Studentessa di Marketing – “con una buona media,” aggiunge – sogna un futuro nello sport magari dietro le quinte, nell’ideazione e organizzazione, e magari fondendolo a un’altra sua passione, la moda. Nel riavvolgere il nastro della memoria, racconta i suoi esordi col nuoto e l’impatto con l’agonismo con saggia umiltà: “Da piccola avevo la tendenza alla scoliosi, così mia madre mi portò a nuoto. Nel 2013, quando avevo 17 anni, arrivò la prima convocazione in nazionale, ma io lo prendevo solo come un divertimento. Erano i miei genitori ad essersi appassionati più di me. Nel 2014, arrivò il primo oro agli assoluti”. E di lì, Margherita sarà la regina incontrastata dei 200 m dorso. C’è però anche un po’ d’incertezza nel suo racconto: “Ogni volta che raggiungi un traguardo, c’è sempre il successivo, non sei mai soddisfatto. Ho avuto i miei alti e bassi. Essere in nazionale è sempre stato un orgoglio, ma vedere gli altri vincere mi invitava a pormi delle domande sul mio reale talento. Tanto che più di una volta mi sono detta ‘ora mollo’. Finché ho capito che l’allenamento in vasca è nulla senza il lavoro mentale. Senza quel costante pensare al limite da superare giorno dopo giorno. Lì sono riuscita a sbloccarmi”. Così, nel 2018 arriva la prima medaglia d’oro europea a Glasgow, che viene confermata nel 2019.

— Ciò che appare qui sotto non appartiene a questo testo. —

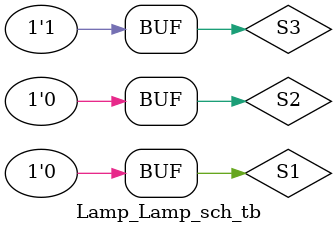
<source format=v>

`timescale 1ns / 1ps

module Lamp_Lamp_sch_tb();

// Inputs
   reg S1;
   reg S2;
   reg S3;

// Output
   wire F;
   wire Buzzer;
   wire [6:0] LED;

// Bidirs

// Instantiate the UUT
   Lamp UUT (
		.S1(S1), 
		.S2(S2), 
		.S3(S3), 
		.F(F), 
		.Buzzer(Buzzer), 
		.LED(LED)
   );
// Initialize Inputs

       initial begin
		S1 = 0;
		S2 = 0;
		S3 = 0;
		#100;
		S3 = 1;
		end
endmodule

</source>
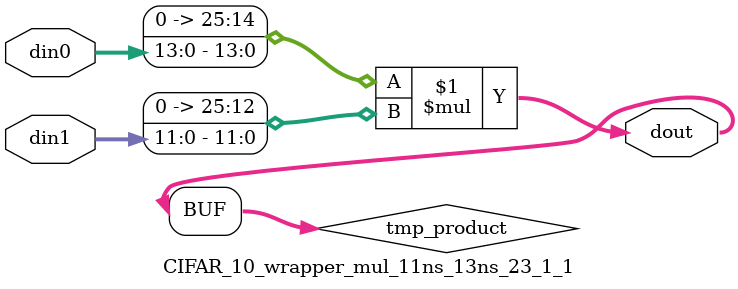
<source format=v>

`timescale 1 ns / 1 ps

  module CIFAR_10_wrapper_mul_11ns_13ns_23_1_1(din0, din1, dout);
parameter ID = 1;
parameter NUM_STAGE = 0;
parameter din0_WIDTH = 14;
parameter din1_WIDTH = 12;
parameter dout_WIDTH = 26;

input [din0_WIDTH - 1 : 0] din0; 
input [din1_WIDTH - 1 : 0] din1; 
output [dout_WIDTH - 1 : 0] dout;

wire signed [dout_WIDTH - 1 : 0] tmp_product;










assign tmp_product = $signed({1'b0, din0}) * $signed({1'b0, din1});











assign dout = tmp_product;







endmodule

</source>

Per il resto, Margherita è una campionessa un po’ naif. S’imbarazza di fronte ai complimenti, e non le piace farsi fotografare. Pur essendo un’atleta professionista, ha passioni da nerd sfegatata: il cinema fantasy, con una predilezione per i supereroi. In più legge tantissimo: gialli, thriller e mistery–crime, oltre ai manuali di economia e marketing per l’università. Ma non si può escludere sia anche un’accanita lettrice di poesia poiché quando parla delle sue aspettative rispetto alle venture Olimpiadi, le si infiamma una tale passione e insieme una tale reverenza, da dire: “Nel nuoto non ci sono certezze, tutto può succedere e tutto dipende da te”. Che è un altro modo di ricordare l’unico verso dichiaratamente autobiografico del poeta russo Osip Mendel’stam: “Su di me, non ho che indizi, nessuna verità”. E dove la condurranno gli indizi su Tokyo, lo scoprirà Margherita stessa: la nuotatrice che da piccola voleva fare la detective.